V-chip information Web site launched

3/23/01

Ottawa, - The Action Group On Violence on Television (AGVOT) today launched www.vchipcanada.ca, its consumer information Website. The site is specifically designed to provide Canadian families with practical information on the Canadian television program ratings system, V-chip technology and media literacy tools. The launch coincides with Canadian broadcasters beginning this month to encode their television programming with the Canadian program ratings for use with V-chip technology.

"The Canadian broadcasting and cable industries are leading the way together in equipping Canadians to determine what programming is right for their families," said Canadian Association of Broadcasters president and CEO, Michael McCabe. "The web site is a clearinghouse of information on V-chip technology and the Canadian program ratings systems in order to help parents and caregivers to determine the programming their children watch."

"Television possesses a tremendous capacity to educate, enlighten and entertain our children," said Canadian Cable Television Association (CCTA) president and CEO Janet Yale. "We want to help ensure that children enjoy a safe and enriching television experience by providing families with practical tools, and by encouraging parents to become involved in their children's television viewing."

AGVOT, a coalition of broadcasters, cable companies, program producers and advertisers, was formed in 1993, following a conference on television violence and its effects on children.
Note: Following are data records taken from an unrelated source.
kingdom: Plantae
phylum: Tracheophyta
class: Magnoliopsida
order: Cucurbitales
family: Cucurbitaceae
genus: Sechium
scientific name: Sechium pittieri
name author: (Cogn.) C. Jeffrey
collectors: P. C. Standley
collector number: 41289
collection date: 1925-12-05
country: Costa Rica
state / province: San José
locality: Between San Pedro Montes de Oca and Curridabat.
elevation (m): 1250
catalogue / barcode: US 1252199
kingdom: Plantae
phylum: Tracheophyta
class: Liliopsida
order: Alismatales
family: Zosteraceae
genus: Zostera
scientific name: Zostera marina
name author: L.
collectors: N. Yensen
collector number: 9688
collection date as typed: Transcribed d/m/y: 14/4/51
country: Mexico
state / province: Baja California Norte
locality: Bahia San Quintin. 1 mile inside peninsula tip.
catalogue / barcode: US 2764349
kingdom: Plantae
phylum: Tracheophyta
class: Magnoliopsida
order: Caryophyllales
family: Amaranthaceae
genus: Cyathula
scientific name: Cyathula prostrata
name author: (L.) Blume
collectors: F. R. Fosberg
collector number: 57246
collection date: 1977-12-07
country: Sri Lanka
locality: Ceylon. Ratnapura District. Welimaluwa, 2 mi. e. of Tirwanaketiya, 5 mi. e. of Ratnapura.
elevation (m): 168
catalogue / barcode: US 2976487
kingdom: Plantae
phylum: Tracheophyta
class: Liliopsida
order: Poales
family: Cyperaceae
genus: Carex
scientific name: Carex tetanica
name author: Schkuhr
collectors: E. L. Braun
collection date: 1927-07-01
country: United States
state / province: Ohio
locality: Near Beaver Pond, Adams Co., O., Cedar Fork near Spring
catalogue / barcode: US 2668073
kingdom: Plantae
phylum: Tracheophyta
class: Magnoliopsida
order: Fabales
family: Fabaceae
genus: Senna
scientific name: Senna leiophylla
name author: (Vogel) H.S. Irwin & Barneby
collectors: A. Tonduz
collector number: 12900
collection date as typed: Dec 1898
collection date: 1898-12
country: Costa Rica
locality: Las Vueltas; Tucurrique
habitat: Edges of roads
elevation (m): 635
Under the leadership of Laurier LaPierre, current chair of Telefilm Canada and Trina McQueen, now president and COO of CTV Inc., the coalition developed program classification systems and conducted the world's most extensive field trial of the viewer control (V-chip) technology.

"Our goal is simple," said Al MacKay, current AGVOT chair. "Our focus is on self-regulation through the development of industry codes, and on providing consumers with information and technology to make their own decisions about what is appropriate for their families. This has included creating program classification systems, supporting the development of V-chip technology and providing relevant programming information to help ensure that younger viewers are protected from programming intended for adults, while at the same time, maintaining artistic freedom."